OSV Editorial: Eros and Agape -- On Pope Benedict XVI's first encyclical

By the editors of OSV newspaper

from Our Sunday Visitor, 2/12/2006

At first glance, Pope Benedict XVI's first encyclical is almost trite in its topic: Deus Caritas Est, "God is Love." Yet behind this deceptively simple catechism is a provocative examination of human and divine love, Christ's nature and the meaning of the Cross, the roles of Church and state and the distinctions between justice and charity.

 Both topical and catechetical, this encyclical issues no overt condemnations beyond obvious criticisms of materialistic ideologies. Yet its critique of love challenges some core assumptions of our modern consumer culture.

 Pope Benedict's critique is very much on target. In today's confused world, eros is too often reduced to a sexual impulse, a warm feeling for whomever or whatever one might desire. Agape becomes a matter of simply being nice to others, particularly as long as they are nice or at least grateful in return. These, however, are only narrower, shallower pieces of what eros and agape are supposed to be: Eros, the faithful, self-giving and reciprocal love between God and man and between man and woman, demands expression in agape, the love, compassion and service for one's neighbor. Each of these two loves is greatly diminished without the other.

 Christians are thus called to actively care for others, to whatever extent their opportunities allow, because by loving Christ they see him in every other human being. Love calls and binds them to God and impels them to model Jesus, who is the personification of real love.

 Love is complete when it is incarnational, the human manifestation of the divine. The most profound examples of self-giving love are the Father's giving of his son at the Incarnation and Jesus' sacrificial death for our sins at Calvary.

 We may not be called to crucifixion or even martyrdom, but we are called to give of ourselves in love to God and neighbor. Our faith in God must animate our actions and give them meaning; Deus Caritas Est is, in fact, an apt meditation on the necessity and codependence of faith and works: Faith demands service to others, and that service is hollowed if it is not done with genuine love in the name of Christ.

  That means not proselytization through our charitable efforts, but rather allowing our actions preach the Gospel rather than our words. This is evangelization in the style of Blessed Mother Teresa, St. Vincent de Paul, Dorothy Day and St. Francis of Assisi.

 This grand encyclical calls us to examine our consciences on several levels:

  • Do modern pagans recognize Christians by our love for each other as easily as they did in the early Church? More specifically, is this how our neighbors, co-workers and friends view us, based on how we interact with others and live our lives?

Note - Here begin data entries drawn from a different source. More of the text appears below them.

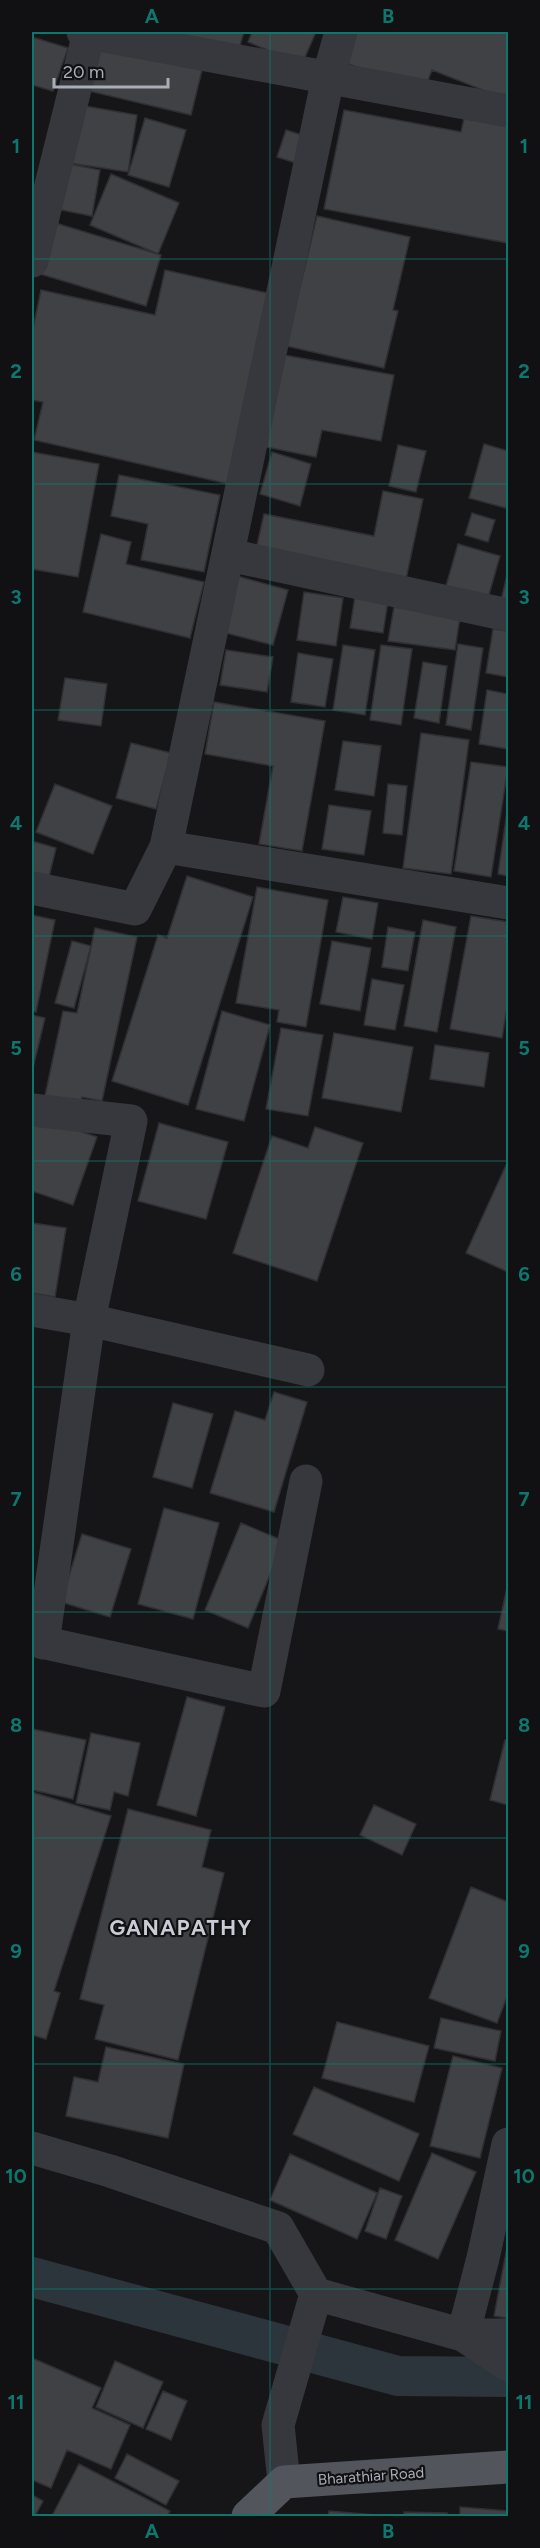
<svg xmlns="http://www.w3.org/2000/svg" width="540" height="2548" viewBox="0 0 540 2548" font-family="Figtree,sans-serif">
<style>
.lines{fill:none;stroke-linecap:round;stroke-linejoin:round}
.canal{stroke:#2c353c;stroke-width:40}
.building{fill:#404145;stroke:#303034;stroke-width:1.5}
.minor{stroke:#37383d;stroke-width:33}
.major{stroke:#53555c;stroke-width:33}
.grid{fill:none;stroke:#0f766e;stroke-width:1.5;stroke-opacity:0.55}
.labels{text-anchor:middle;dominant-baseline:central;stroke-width:4.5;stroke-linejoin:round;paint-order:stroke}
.street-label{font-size:15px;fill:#a8adb8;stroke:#111113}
.district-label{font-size:21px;font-weight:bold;letter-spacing:1.5px;fill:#c9ccd4;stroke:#111113}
.neatline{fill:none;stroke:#0f766e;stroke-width:2}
.grid-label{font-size:20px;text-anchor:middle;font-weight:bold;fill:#0f766e}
</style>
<rect width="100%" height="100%" fill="#161618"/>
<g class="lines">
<path class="canal" d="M32,2277L398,2376L508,2377"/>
</g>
<path class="building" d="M174,32H244L238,52Z
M252,32H316L302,64L248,42Z
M352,32H508V100L432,70L423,93L341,61Z
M32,37L68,48L53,91L32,85Z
M100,46L202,70L191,115L89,91Z
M79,105L137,115L128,172L70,163Z
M344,110L461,132L465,114L508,122V243L324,209Z
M145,118L186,130L169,187L128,175Z
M286,130L308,137L299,164L277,157Z
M64,163L100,170L92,216L56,209Z
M111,174L179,203L158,254L90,225Z
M317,216L410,237L393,310L398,311L384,368L286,346Z
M52,222L161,255L146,306L37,273Z
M165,270L272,294L229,484L34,440L43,402L32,400V333L41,290L155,315Z
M284,355L394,375L381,441L322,430L316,457L266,447Z
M484,444L508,451V499L506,508L469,498Z
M398,445L426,451L416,492L389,486Z
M32,452L99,464L78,577L32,569Z
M272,452L311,464L300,506L260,494Z
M119,475L220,495L204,572L141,560L148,524L111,516Z
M383,491L423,499L405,584L255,554L264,514L374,536Z
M472,513L495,520L488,542L465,535Z
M101,534L131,542L126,564L204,582L190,638L83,612Z
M458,544L500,556L488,598L446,586Z
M508,571V607L500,605Z
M237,576L288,590L273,645L222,632Z
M304,592L343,598L336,646L297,640Z
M355,596L388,601L383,633L350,628Z
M394,607L460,617L455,650L388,641Z
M493,629L508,631V677L486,673Z
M458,644L483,648L471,730L446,725Z
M343,645L375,650L365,715L333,710Z
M381,645L412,649L401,725L370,720Z
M226,650L273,657L267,692L220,685Z
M298,653L333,659L325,707L291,702Z
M423,662L447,666L439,723L414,718Z
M65,678L107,684L101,726L58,720Z
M487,690L508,694V749L479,744Z
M214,702L325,721L302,851L259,844L273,766L205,754Z
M421,733L469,740L451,874L403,868Z
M343,741L381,746L374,796L335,790Z
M131,743L171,753L156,809L116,798Z
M471,762L508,767L491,877L454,871Z
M55,784L112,806L93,854L36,832Z
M388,784L407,786L402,835L383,833Z
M329,805L371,811L364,855L322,849Z
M508,805V876L498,874Z
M32,841L56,848L48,881L32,876Z
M187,876L253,897L188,1105L112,1081L158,935L167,938Z
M257,887L328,900L306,1027L277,1022L279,1010L236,1003Z
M343,897L378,903L372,939L336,932Z
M32,915L55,920L36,1012L32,1011Z
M471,916L508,922V1001L502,1038L450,1029Z
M423,920L456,927L437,1032L404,1026Z
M388,927L415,932L408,971L382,967Z
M95,928L137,937L102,1101L82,1097L80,1103L45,1096L63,1011L77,1013Z
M72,941L91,946L74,1008L55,1003Z
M332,941L371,948L360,1011L320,1004Z
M372,979L404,985L395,1030L364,1025Z
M222,1011L270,1025L244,1121L196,1109Z
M32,1015L45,1018L32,1072Z
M281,1028L323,1035L308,1116L266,1109Z
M334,1033L413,1047L401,1112L322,1098Z
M435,1045L489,1053L484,1087L430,1079Z
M35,1116L97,1137L73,1205L32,1191V1126Z
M159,1123L228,1142L206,1219L138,1201Z
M315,1127L363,1143L317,1281L233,1253L272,1136L308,1148Z
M507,1163L508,1164V1272L466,1253Z
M32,1223L66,1228L55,1297L32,1293Z
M274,1392L307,1402L274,1512L210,1493L235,1411L265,1420Z
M173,1403L213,1414L192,1488L153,1477Z
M164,1508L219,1523L193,1619L138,1604Z
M241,1523L284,1541L248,1628L205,1610Z
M82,1534L131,1549L110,1617L61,1602Z
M508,1583V1631L498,1629Z
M187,1697L225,1707L196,1816L157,1805Z
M32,1729L86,1740L73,1799L32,1790Z
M91,1733L140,1743L128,1796L114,1792L110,1810L76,1803Z
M505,1740L508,1741V1805L490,1800Z
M32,1792L111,1816L54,1991L60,1993L46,2039L32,2035Z
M374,1805L416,1824L402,1855L360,1835Z
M128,1809L211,1830L202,1867L224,1873L178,2060L95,2039L104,2005L80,1999Z
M471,1887L508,1902V1994L497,2023L429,1998Z
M441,2018L501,2031L495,2061L434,2048Z
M337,2022L429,2046L414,2102L322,2078Z
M106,2047L184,2064L168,2138L66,2116L74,2077L98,2082Z
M453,2056L502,2068L480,2158L430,2146Z
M314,2087L419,2134L399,2181L293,2134Z
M432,2153L476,2172L438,2259L395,2240Z
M290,2154L377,2193L357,2239L270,2200Z
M380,2188L402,2196L386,2239L365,2231Z
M508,2242V2318L494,2316Z
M32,2358L101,2388L92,2408L130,2425L111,2469L67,2450L51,2488L32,2480Z
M115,2361L163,2382L143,2428L96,2407Z
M163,2391L187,2401L171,2440L146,2429Z
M127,2454L179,2481L166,2505L115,2478Z
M79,2464L170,2511L167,2516H52Z
M32,2495L43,2501L35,2516H32Z
M460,2507L508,2511V2516H460Z
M329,2511L388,2516H328Z
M404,2512L447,2513V2516H404Z"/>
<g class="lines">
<path class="minor" d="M83,32L508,111
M32,261L89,33
M229,555L508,615
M166,847L508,903
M32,888L135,909L166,847L328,78L341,32
M32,1110L131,1121L89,1320L43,1643
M32,1310L89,1320L308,1370
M32,1640L264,1691L306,1481
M508,2144L483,2258L463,2335L508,2365
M32,2148L110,2171L278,2228L316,2294L278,2425L284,2482
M316,2294L463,2335H508"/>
<path class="major" d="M248,2516L284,2482L508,2467"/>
</g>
<path class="grid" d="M270,32V2516M32,259H508M32,484H508M32,710H508M32,936H508M32,1161H508M32,1387H508M32,1612H508M32,1838H508M32,2064H508M32,2289H508"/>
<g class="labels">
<g class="street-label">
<text transform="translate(371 2476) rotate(-4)">Bharathiar Road</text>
</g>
<g class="district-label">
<text x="181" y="1927">GANAPATHY</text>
</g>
</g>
<rect width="540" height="2548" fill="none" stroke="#111113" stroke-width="66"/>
<path d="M54 78v9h114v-9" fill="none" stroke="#a8adb8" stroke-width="3"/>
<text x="63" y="78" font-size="18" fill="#a8adb8" stroke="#111113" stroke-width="4.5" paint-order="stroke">20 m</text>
<rect x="33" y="33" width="474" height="2482" class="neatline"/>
<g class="grid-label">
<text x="152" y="23">A</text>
<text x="388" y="23">B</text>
<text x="16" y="153">1</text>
<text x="524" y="153">1</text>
<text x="16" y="378">2</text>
<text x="524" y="378">2</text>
<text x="16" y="604">3</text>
<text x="524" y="604">3</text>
<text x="16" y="830">4</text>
<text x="524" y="830">4</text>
<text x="16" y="1055">5</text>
<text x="524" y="1055">5</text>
<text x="16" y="1281">6</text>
<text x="524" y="1281">6</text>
<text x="16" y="1506">7</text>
<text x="524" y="1506">7</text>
<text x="16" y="1732">8</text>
<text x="524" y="1732">8</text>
<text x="16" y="1958">9</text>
<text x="524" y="1958">9</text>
<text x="16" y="2183">10</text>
<text x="524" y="2183">10</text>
<text x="16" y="2409">11</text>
<text x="524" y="2409">11</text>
<text x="152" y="2538">A</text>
<text x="388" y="2538">B</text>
</g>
</svg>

  • Do we view charitable outreach as merely providing material goods to the needy, or as a "spiritual service" of love for neighbor?

  • In works of charity, do we recognize, in the pope's words, "when it is time to speak of God and when it is better to say nothing and to let love alone speak"?

  • Does our service lead us to greater humility, or do we find ourselves thinking we are somehow superior to those we serve?

  • Do we commit ourselves regularly to prayer, that "inexhaustible source" of our service to others?